◆ **INSTRUCTION**: Return every line of the items below unchanged and in the same order.

/---

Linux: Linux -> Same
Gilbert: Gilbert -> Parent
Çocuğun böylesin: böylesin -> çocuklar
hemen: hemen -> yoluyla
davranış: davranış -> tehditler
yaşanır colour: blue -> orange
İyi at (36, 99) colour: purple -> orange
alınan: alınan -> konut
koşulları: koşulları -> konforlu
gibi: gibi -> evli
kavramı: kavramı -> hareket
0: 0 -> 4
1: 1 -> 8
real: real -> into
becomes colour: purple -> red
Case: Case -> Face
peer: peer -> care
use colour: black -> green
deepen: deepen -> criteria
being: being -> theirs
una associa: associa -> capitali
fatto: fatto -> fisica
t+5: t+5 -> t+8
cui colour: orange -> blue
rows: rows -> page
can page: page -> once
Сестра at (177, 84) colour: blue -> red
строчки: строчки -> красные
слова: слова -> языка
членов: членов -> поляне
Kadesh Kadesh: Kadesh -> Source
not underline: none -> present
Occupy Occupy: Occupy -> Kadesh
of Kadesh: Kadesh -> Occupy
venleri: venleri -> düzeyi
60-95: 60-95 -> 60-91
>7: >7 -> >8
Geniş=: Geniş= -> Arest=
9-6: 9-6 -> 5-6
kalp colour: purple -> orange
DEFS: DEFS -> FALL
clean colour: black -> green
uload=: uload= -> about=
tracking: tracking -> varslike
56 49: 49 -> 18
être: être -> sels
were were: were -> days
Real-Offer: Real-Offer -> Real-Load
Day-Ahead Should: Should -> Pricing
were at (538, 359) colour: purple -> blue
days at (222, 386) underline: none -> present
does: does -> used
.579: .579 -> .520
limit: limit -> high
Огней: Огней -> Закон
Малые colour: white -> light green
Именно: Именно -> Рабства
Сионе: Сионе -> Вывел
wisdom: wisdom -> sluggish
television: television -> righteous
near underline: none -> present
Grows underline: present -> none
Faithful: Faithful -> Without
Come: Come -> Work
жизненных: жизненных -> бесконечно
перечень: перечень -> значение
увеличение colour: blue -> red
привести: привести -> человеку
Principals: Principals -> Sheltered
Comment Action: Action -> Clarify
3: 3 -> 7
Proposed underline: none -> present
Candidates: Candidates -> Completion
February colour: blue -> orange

\---

◆ **THE RESULT**:
Linux: Linux -> Same
Gilbert: Gilbert -> Parent
Çocuğun böylesin: böylesin -> çocuklar
hemen: hemen -> yoluyla
davranış: davranış -> tehditler
yaşanır colour: blue -> orange
İyi at (36, 99) colour: purple -> orange
alınan: alınan -> konut
koşulları: koşulları -> konforlu
gibi: gibi -> evli
kavramı: kavramı -> hareket
0: 0 -> 4
1: 1 -> 8
real: real -> into
becomes colour: purple -> red
Case: Case -> Face
peer: peer -> care
use colour: black -> green
deepen: deepen -> criteria
being: being -> theirs
una associa: associa -> capitali
fatto: fatto -> fisica
t+5: t+5 -> t+8
cui colour: orange -> blue
rows: rows -> page
can page: page -> once
Сестра at (177, 84) colour: blue -> red
строчки: строчки -> красные
слова: слова -> языка
членов: членов -> поляне
Kadesh Kadesh: Kadesh -> Source
not underline: none -> present
Occupy Occupy: Occupy -> Kadesh
of Kadesh: Kadesh -> Occupy
venleri: venleri -> düzeyi
60-95: 60-95 -> 60-91
>7: >7 -> >8
Geniş=: Geniş= -> Arest=
9-6: 9-6 -> 5-6
kalp colour: purple -> orange
DEFS: DEFS -> FALL
clean colour: black -> green
uload=: uload= -> about=
tracking: tracking -> varslike
56 49: 49 -> 18
être: être -> sels
were were: were -> days
Real-Offer: Real-Offer -> Real-Load
Day-Ahead Should: Should -> Pricing
were at (538, 359) colour: purple -> blue
days at (222, 386) underline: none -> present
does: does -> used
.579: .579 -> .520
limit: limit -> high
Огней: Огней -> Закон
Малые colour: white -> light green
Именно: Именно -> Рабства
Сионе: Сионе -> Вывел
wisdom: wisdom -> sluggish
television: television -> righteous
near underline: none -> present
Grows underline: present -> none
Faithful: Faithful -> Without
Come: Come -> Work
жизненных: жизненных -> бесконечно
перечень: перечень -> значение
увеличение colour: blue -> red
привести: привести -> человеку
Principals: Principals -> Sheltered
Comment Action: Action -> Clarify
3: 3 -> 7
Proposed underline: none -> present
Candidates: Candidates -> Completion
February colour: blue -> orange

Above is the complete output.